Meaning, it's for unlinking a specific element rather than the whole
list, so it's not the right place to free the larger struct
bpf_local_storage * container? If that's your point (and please clarify
if it's not and I'm misunderstanding) then I agree that's true, but
unfortunately whether the API likes it or not, it's tied itself to the
lifetime of the larger struct bpf_local_storage * by returning a bool
that says whether the caller needs to free that local storage pointer.
AFAICT, with the current API / implementation, if the caller drops this
value on the floor, the struct bpf_local_storage * is leaked, which
means that it's a leaky API.

That being said, I think I agree with you that just moving kfree_rcu()
into bpf_selem_unlink_storage_nolock() may not be appropriate, but
overall it feels like this pattern / API has room for improvement.
The fact that the (now) only three callers of this function have
copy-pasted code that's doing the exact same thing to free the is local
storage object is in my opinion a testament to that.

Anyways, none of that needs to block this patch set.
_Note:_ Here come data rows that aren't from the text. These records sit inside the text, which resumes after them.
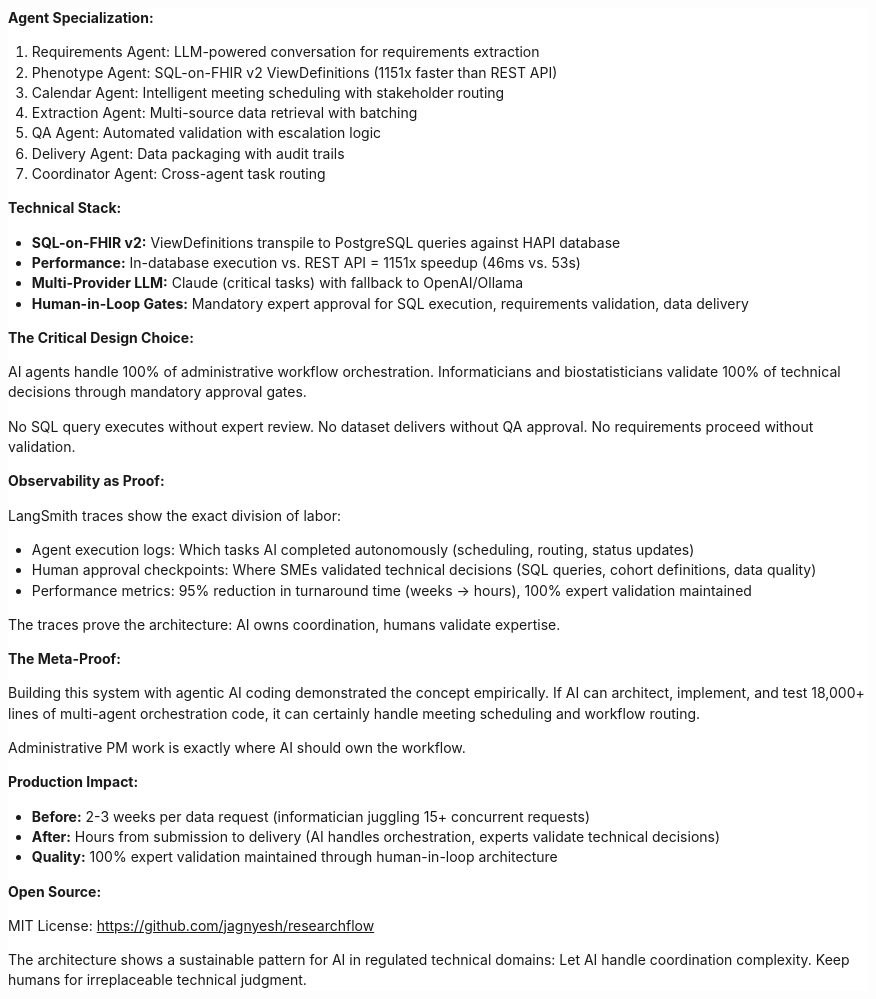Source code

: **Agent Specialization:**
1. Requirements Agent: LLM-powered conversation for requirements extraction
2. Phenotype Agent: SQL-on-FHIR v2 ViewDefinitions (1151x faster than REST API)
3. Calendar Agent: Intelligent meeting scheduling with stakeholder routing
4. Extraction Agent: Multi-source data retrieval with batching
5. QA Agent: Automated validation with escalation logic
6. Delivery Agent: Data packaging with audit trails
7. Coordinator Agent: Cross-agent task routing

**Technical Stack:**
- **SQL-on-FHIR v2:** ViewDefinitions transpile to PostgreSQL queries against HAPI database
- **Performance:** In-database execution vs. REST API = 1151x speedup (46ms vs. 53s)
- **Multi-Provider LLM:** Claude (critical tasks) with fallback to OpenAI/Ollama
- **Human-in-Loop Gates:** Mandatory expert approval for SQL execution, requirements validation, data delivery

**The Critical Design Choice:**

AI agents handle 100% of administrative workflow orchestration. Informaticians and biostatisticians validate 100% of technical decisions through mandatory approval gates.

No SQL query executes without expert review.
No dataset delivers without QA approval.
No requirements proceed without validation.

**Observability as Proof:**

LangSmith traces show the exact division of labor:
- Agent execution logs: Which tasks AI completed autonomously (scheduling, routing, status updates)
- Human approval checkpoints: Where SMEs validated technical decisions (SQL queries, cohort definitions, data quality)
- Performance metrics: 95% reduction in turnaround time (weeks → hours), 100% expert validation maintained

The traces prove the architecture: AI owns coordination, humans validate expertise.

**The Meta-Proof:**

Building this system with agentic AI coding demonstrated the concept empirically. If AI can architect, implement, and test 18,000+ lines of multi-agent orchestration code, it can certainly handle meeting scheduling and workflow routing.

Administrative PM work is exactly where AI should own the workflow.

**Production Impact:**

- **Before:** 2-3 weeks per data request (informatician juggling 15+ concurrent requests)
- **After:** Hours from submission to delivery (AI handles orchestration, experts validate technical decisions)
- **Quality:** 100% expert validation maintained through human-in-loop architecture

**Open Source:**

MIT License: https://github.com/jagnyesh/researchflow

The architecture shows a sustainable pattern for AI in regulated technical domains: Let AI handle coordination complexity. Keep humans for irreplaceable technical judgment.
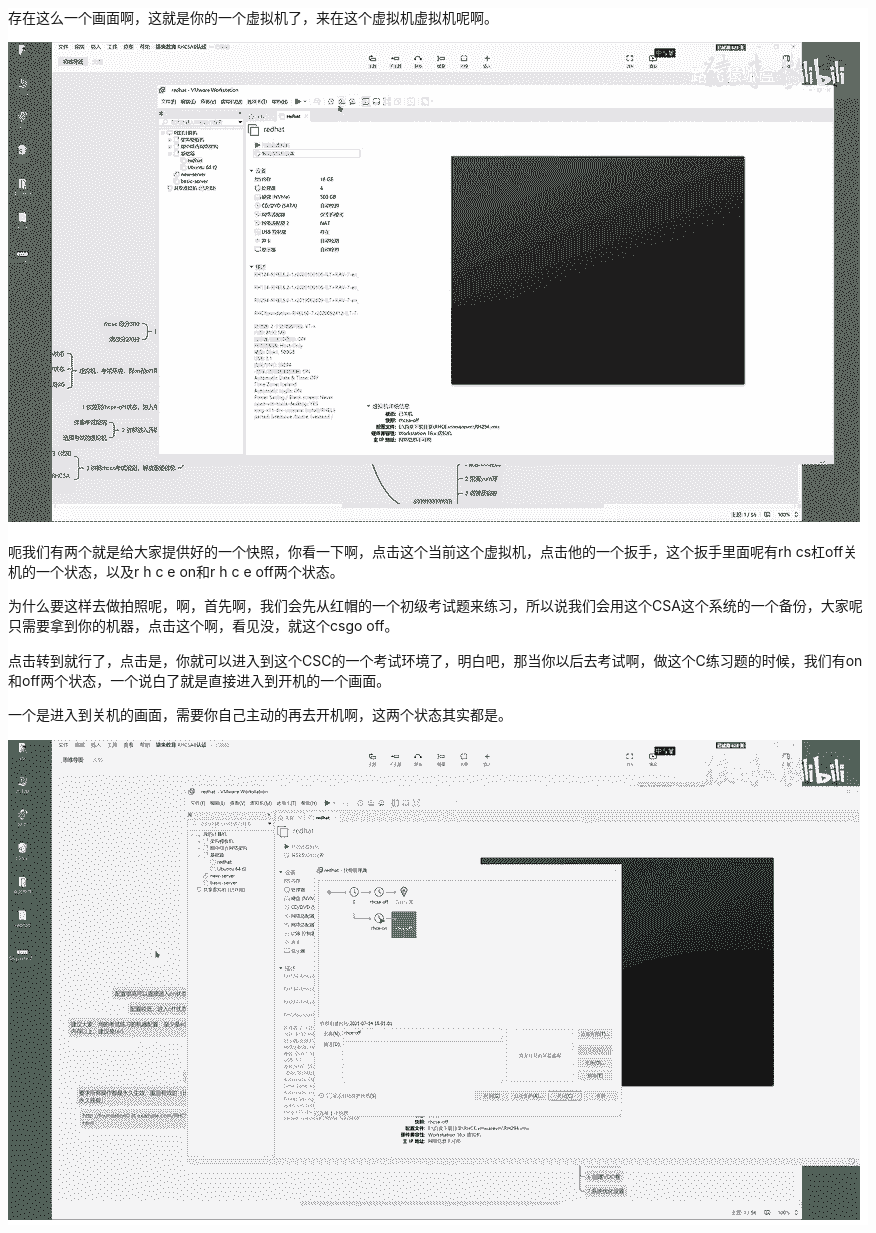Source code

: 存在这么一个画面啊，这就是你的一个虚拟机了，来在这个虚拟机虚拟机呢啊。

![](img/50ea8a3b9ffad2ff2e50aac239bf3550_5.png)

呃我们有两个就是给大家提供好的一个快照，你看一下啊，点击这个当前这个虚拟机，点击他的一个扳手，这个扳手里面呢有rh cs杠off关机的一个状态，以及r h c e on和r h c e off两个状态。

为什么要这样去做拍照呢，啊，首先啊，我们会先从红帽的一个初级考试题来练习，所以说我们会用这个CSA这个系统的一个备份，大家呢只需要拿到你的机器，点击这个啊，看见没，就这个csgo off。

点击转到就行了，点击是，你就可以进入到这个CSC的一个考试环境了，明白吧，那当你以后去考试啊，做这个C练习题的时候，我们有on和off两个状态，一个说白了就是直接进入到开机的一个画面。

一个是进入到关机的画面，需要你自己主动的再去开机啊，这两个状态其实都是。

![](img/50ea8a3b9ffad2ff2e50aac239bf3550_7.png)
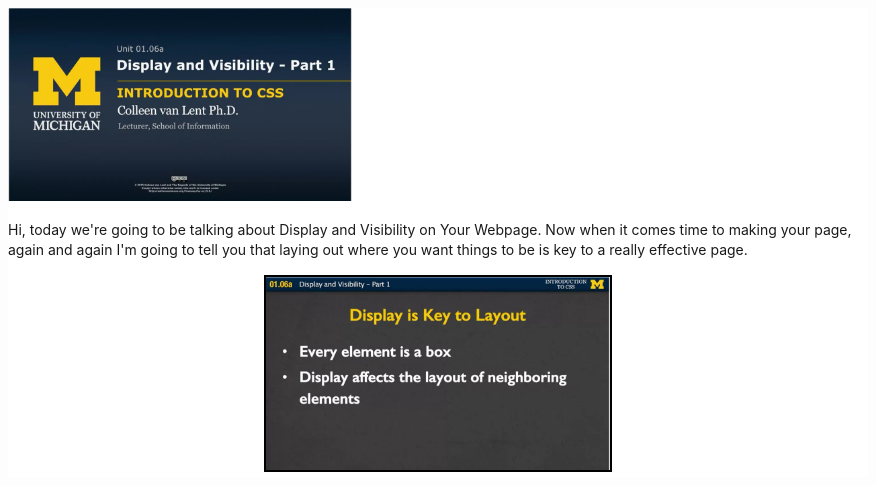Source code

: <img src="./images/image093.webp"
  style="width:40%;"
  alt="1.06a Display and Visibility (part 1)." />
</p>

<p>Hi, today we&apos;re going to be talking about Display and Visibility on
Your Webpage. Now when it comes time to making your page, again and
again I&apos;m going to tell you that laying out where you want things to be
is key to a really effective page.</p>


<p align="center">
  <img src="./images/image095.webp" 
  alt="Display is Key to Layout."
  style="border: 2px solid #000000;" 
  width="40%;" />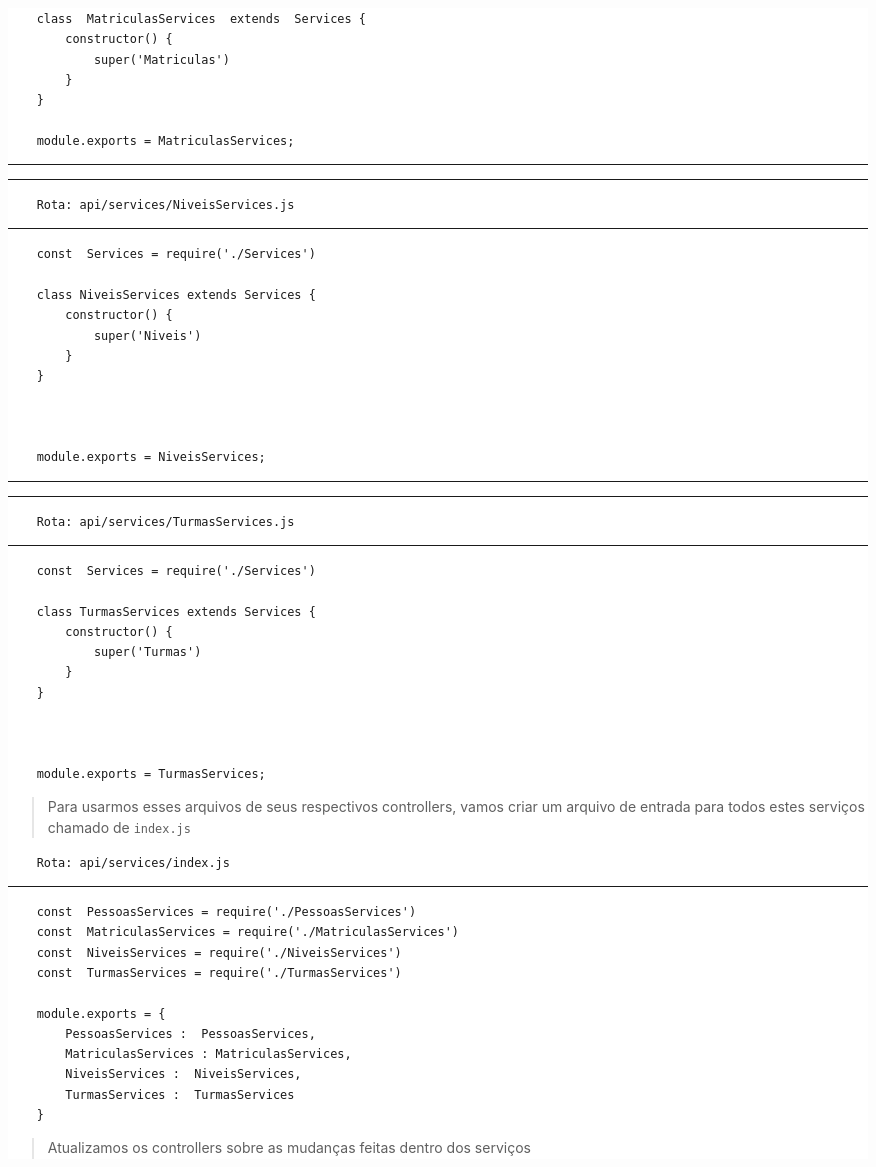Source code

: 		class  MatriculasServices  extends  Services {
			constructor() {
				super('Matriculas')
			}
		}
		  
		module.exports = MatriculasServices;

---
---
		Rota: api/services/NiveisServices.js
---
		const  Services = require('./Services')

		class NiveisServices extends Services {
			constructor() {
				super('Niveis')
			}
		} 

  

		module.exports = NiveisServices;
	
---
---
		
		Rota: api/services/TurmasServices.js
---
		const  Services = require('./Services')

		class TurmasServices extends Services {
			constructor() {
				super('Turmas')
			}
		} 

  

		module.exports = TurmasServices;



> Para usarmos esses arquivos de seus respectivos controllers, vamos criar um arquivo de entrada para todos estes serviços chamado de `index.js`

		Rota: api/services/index.js
---

		const  PessoasServices = require('./PessoasServices')
		const  MatriculasServices = require('./MatriculasServices')
		const  NiveisServices = require('./NiveisServices')
		const  TurmasServices = require('./TurmasServices')
		  
		module.exports = {
			PessoasServices :  PessoasServices,
			MatriculasServices : MatriculasServices,
			NiveisServices :  NiveisServices,
			TurmasServices :  TurmasServices
		}
> Atualizamos os controllers sobre as mudanças feitas dentro dos serviços

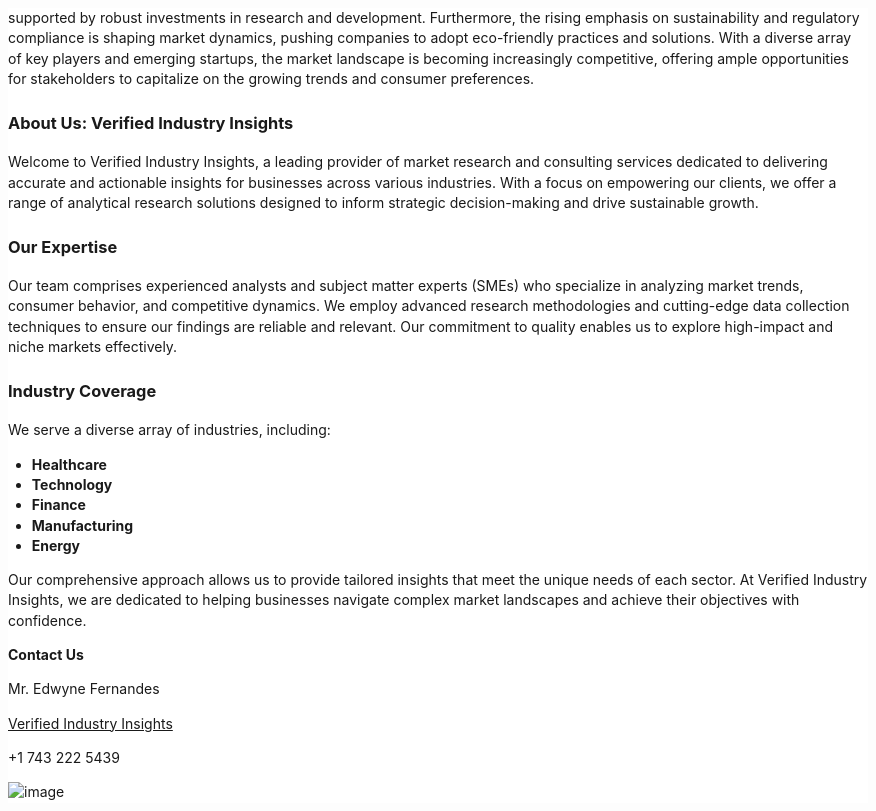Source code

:supported by robust investments in research and development. Furthermore, the rising emphasis on sustainability and regulatory compliance is shaping market dynamics, pushing companies to adopt eco-friendly practices and solutions. With a diverse array of key players and emerging startups, the market landscape is becoming increasingly competitive, offering ample opportunities for stakeholders to capitalize on the growing trends and consumer preferences.</p><h3>About Us: Verified Industry Insights</h3><p>Welcome to Verified Industry Insights, a leading provider of market research and consulting services dedicated to delivering accurate and actionable insights for businesses across various industries. With a focus on empowering our clients, we offer a range of analytical research solutions designed to inform strategic decision-making and drive sustainable growth.</p><h3>Our Expertise</h3><p>Our team comprises experienced analysts and subject matter experts (SMEs) who specialize in analyzing market trends, consumer behavior, and competitive dynamics. We employ advanced research methodologies and cutting-edge data collection techniques to ensure our findings are reliable and relevant. Our commitment to quality enables us to explore high-impact and niche markets effectively.</p><h3>Industry Coverage</h3><p>We serve a diverse array of industries, including:</p><ul><li><strong>Healthcare</strong></li><li><strong>Technology</strong></li><li><strong>Finance</strong></li><li><strong>Manufacturing</strong></li><li><strong>Energy</strong></li></ul><p>Our comprehensive approach allows us to provide tailored insights that meet the unique needs of each sector. At Verified Industry Insights, we are dedicated to helping businesses navigate complex market landscapes and achieve their objectives with confidence.</p><p><strong>Contact Us</strong></p><p>Mr. Edwyne Fernandes</p><p><a href="https://www.verifiedindustryinsights.com/">Verified Industry Insights</a></p><p>+1 743 222 5439</p>
![image](https://github.com/user-attachments/assets/ef6c98aa-013f-454d-a53f-0b566ef96e6d)

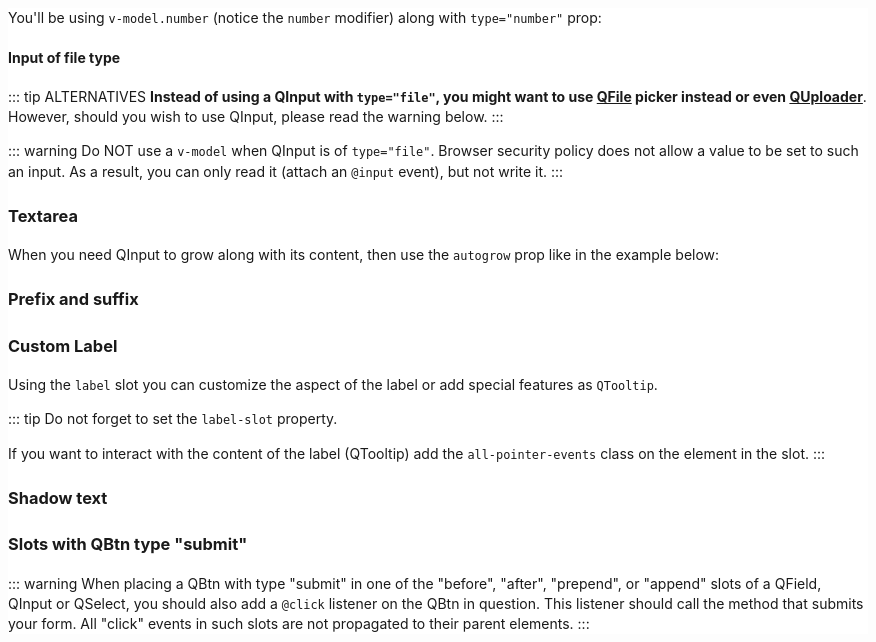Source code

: You'll be using `v-model.number` (notice the `number` modifier) along with `type="number"` prop:

<doc-example title="Input of number type" file="QInput/InputTypeNumber" />

#### Input of file type

::: tip ALTERNATIVES
**Instead of using a QInput with `type="file"`, you might want to use [QFile](/vue-components/file-picker) picker instead or even [QUploader](/vue-components/uploader)**. However, should you wish to use QInput, please read the warning below.
:::

::: warning
Do NOT use a `v-model` when QInput is of `type="file"`. Browser security policy does not allow a value to be set to such an input. As a result, you can only read it (attach an `@input` event), but not write it.
:::

<doc-example title="Input of file type" file="QInput/InputTypeFile" />

### Textarea

<doc-example title="Textarea" file="QInput/Textarea" />

When you need QInput to grow along with its content, then use the `autogrow` prop like in the example below:

<doc-example title="Autogrow" file="QInput/Autogrow" />

### Prefix and suffix

<doc-example title="Prefix and suffix" file="QInput/PrefixSuffix" />

### Custom Label <q-badge align="top" color="brand-primary" label="v1.12.9+" />

Using the `label` slot you can customize the aspect of the label or add special features as `QTooltip`.

::: tip
Do not forget to set the `label-slot` property.

If you want to interact with the content of the label (QTooltip) add the `all-pointer-events` class on the element in the slot.
:::

<doc-example title="Custom label" file="QInput/CustomLabel" />

### Shadow text <q-badge align="top" color="brand-primary" label="v1.10+" />

<doc-example title="Shadow text" file="QInput/ShadowText" />

### Slots with QBtn type "submit"

::: warning
When placing a QBtn with type "submit" in one of the "before", "after", "prepend", or "append" slots of a QField, QInput or QSelect, you should also add a `@click` listener on the QBtn in question. This listener should call the method that submits your form. All "click" events in such slots are not propagated to their parent elements.
:::
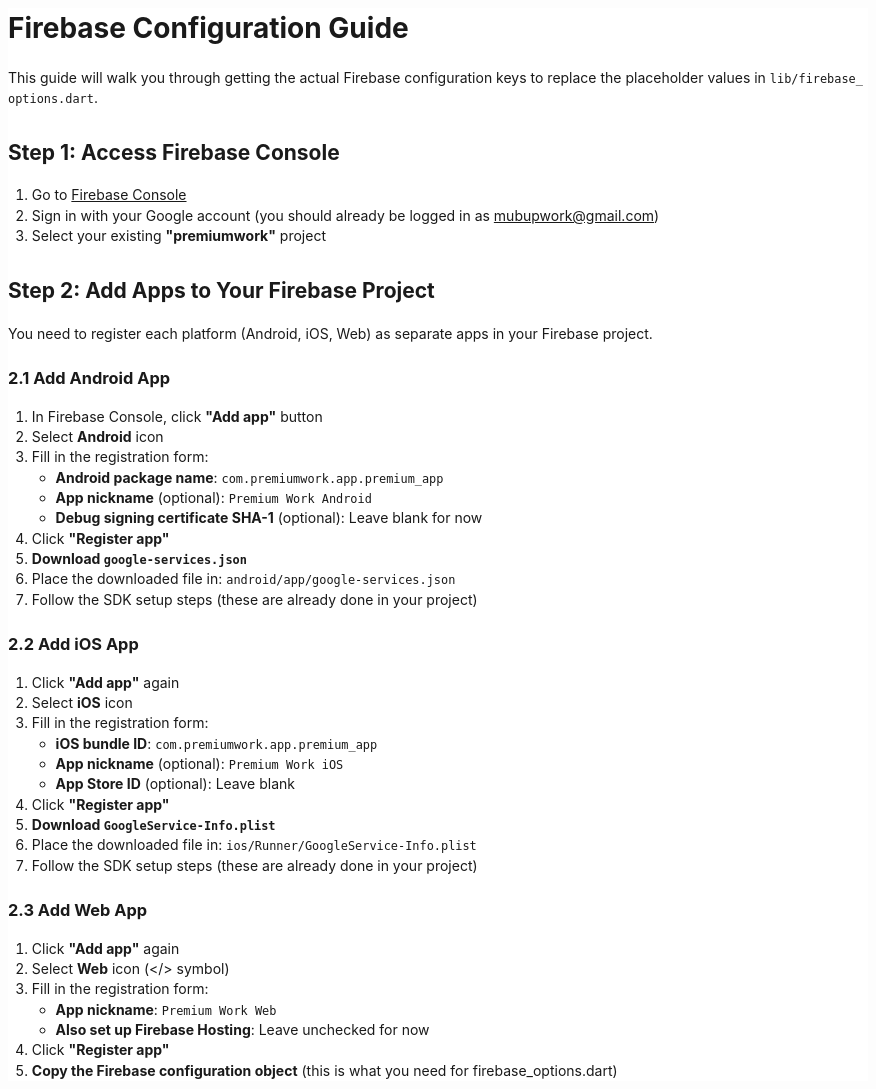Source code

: # Firebase Configuration Guide

This guide will walk you through getting the actual Firebase configuration keys to replace the placeholder values in `lib/firebase_options.dart`.

## Step 1: Access Firebase Console

1. Go to [Firebase Console](https://console.firebase.google.com/)
2. Sign in with your Google account (you should already be logged in as mubupwork@gmail.com)
3. Select your existing **"premiumwork"** project

## Step 2: Add Apps to Your Firebase Project

You need to register each platform (Android, iOS, Web) as separate apps in your Firebase project.

### 2.1 Add Android App

1. In Firebase Console, click **"Add app"** button
2. Select **Android** icon
3. Fill in the registration form:
   - **Android package name**: `com.premiumwork.app.premium_app`
   - **App nickname** (optional): `Premium Work Android`
   - **Debug signing certificate SHA-1** (optional): Leave blank for now
4. Click **"Register app"**
5. **Download `google-services.json`**
6. Place the downloaded file in: `android/app/google-services.json`
7. Follow the SDK setup steps (these are already done in your project)

### 2.2 Add iOS App

1. Click **"Add app"** again
2. Select **iOS** icon
3. Fill in the registration form:
   - **iOS bundle ID**: `com.premiumwork.app.premium_app`
   - **App nickname** (optional): `Premium Work iOS`
   - **App Store ID** (optional): Leave blank
4. Click **"Register app"**
5. **Download `GoogleService-Info.plist`**
6. Place the downloaded file in: `ios/Runner/GoogleService-Info.plist`
7. Follow the SDK setup steps (these are already done in your project)

### 2.3 Add Web App

1. Click **"Add app"** again
2. Select **Web** icon (</> symbol)
3. Fill in the registration form:
   - **App nickname**: `Premium Work Web`
   - **Also set up Firebase Hosting**: Leave unchecked for now
4. Click **"Register app"**
5. **Copy the Firebase configuration object** (this is what you need for firebase_options.dart)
I acked this in
your latest version, but I think this should be cleaned up by someone in
the near future; certainly before we add another local storage variant.

> We could move
> 	if (free_cgroup_storage)
> 		kfree_rcu(local_storage, rcu);
> immediately after hlist_for_each_entry_safe() loop.
> But I think putting that 'if' statement after rcu_read_unlock() is
> slightly better as it will not increase the code inside the lock region.

Yeah, if it's not abstracted by the bpf_local_storage APIs, it might as
well just be freed outside of the critical section.

Thanks,
David